• **Assignment**:
Go through the data and copy every line exactly, but not the images.

########################################

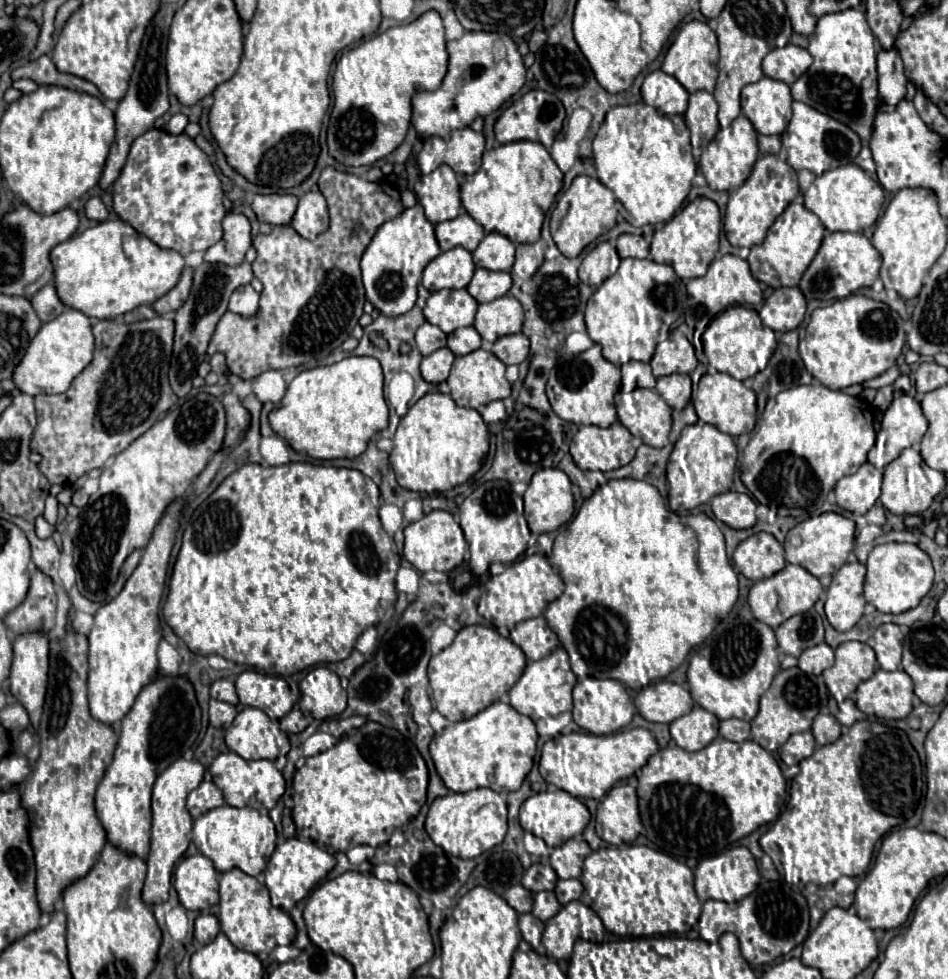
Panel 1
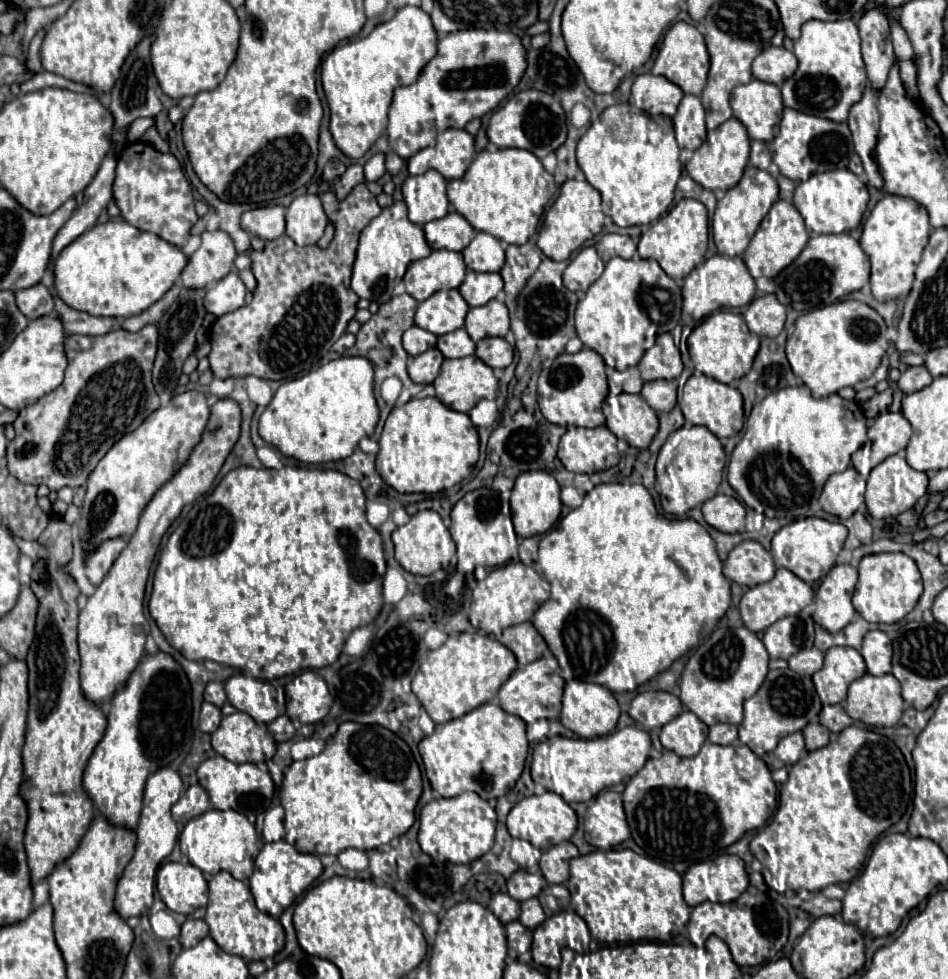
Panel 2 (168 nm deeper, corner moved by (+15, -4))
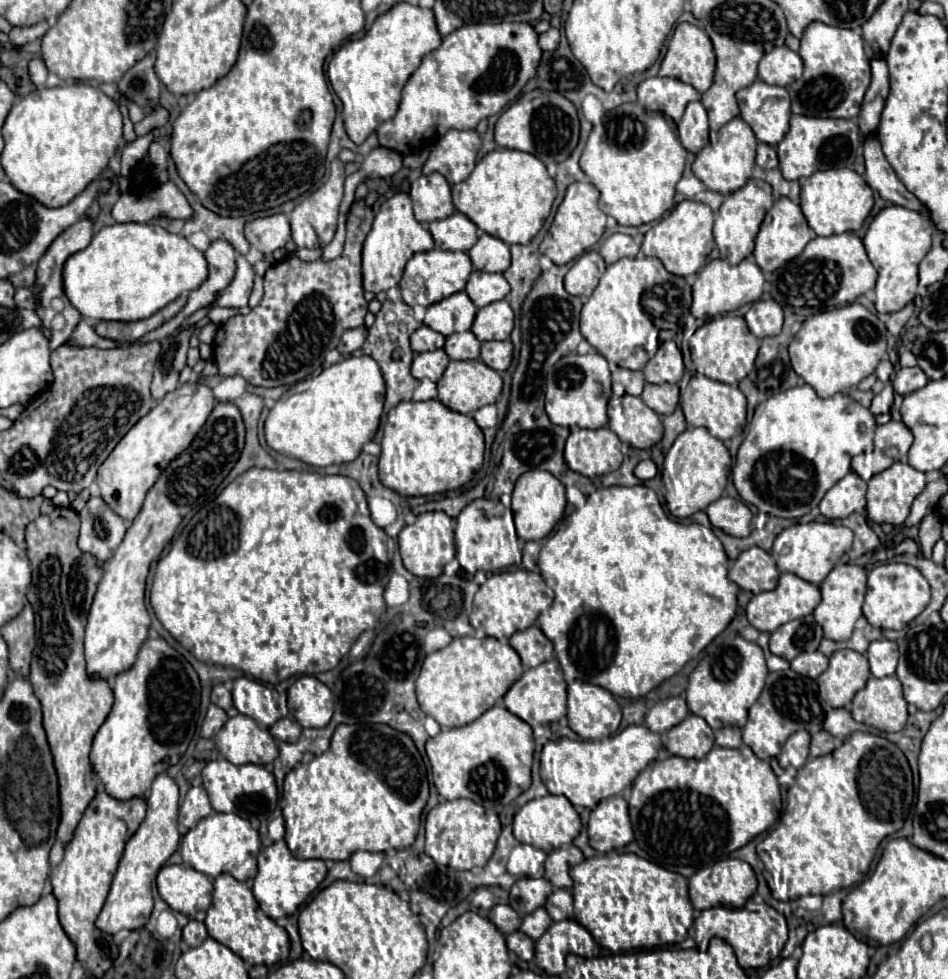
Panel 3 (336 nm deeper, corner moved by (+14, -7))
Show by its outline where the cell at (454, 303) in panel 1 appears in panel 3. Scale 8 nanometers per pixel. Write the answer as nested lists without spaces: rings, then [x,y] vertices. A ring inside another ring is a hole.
[[[458,292],[436,304],[430,304],[426,308],[424,324],[444,336],[450,336],[454,332],[470,330],[474,316],[476,306],[470,302],[466,292]]]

########################################

• **Result for this task**:
Panel 1
Panel 2 (168 nm deeper, corner moved by (+15, -4))
Panel 3 (336 nm deeper, corner moved by (+14, -7))
Show by its outline where the cell at (454, 303) in panel 1 appears in panel 3. Scale 8 nanometers per pixel. Write the answer as nested lists without spaces: rings, then [x,y] vertices. A ring inside another ring is a hole.
[[[458,292],[436,304],[430,304],[426,308],[424,324],[444,336],[450,336],[454,332],[470,330],[474,316],[476,306],[470,302],[466,292]]]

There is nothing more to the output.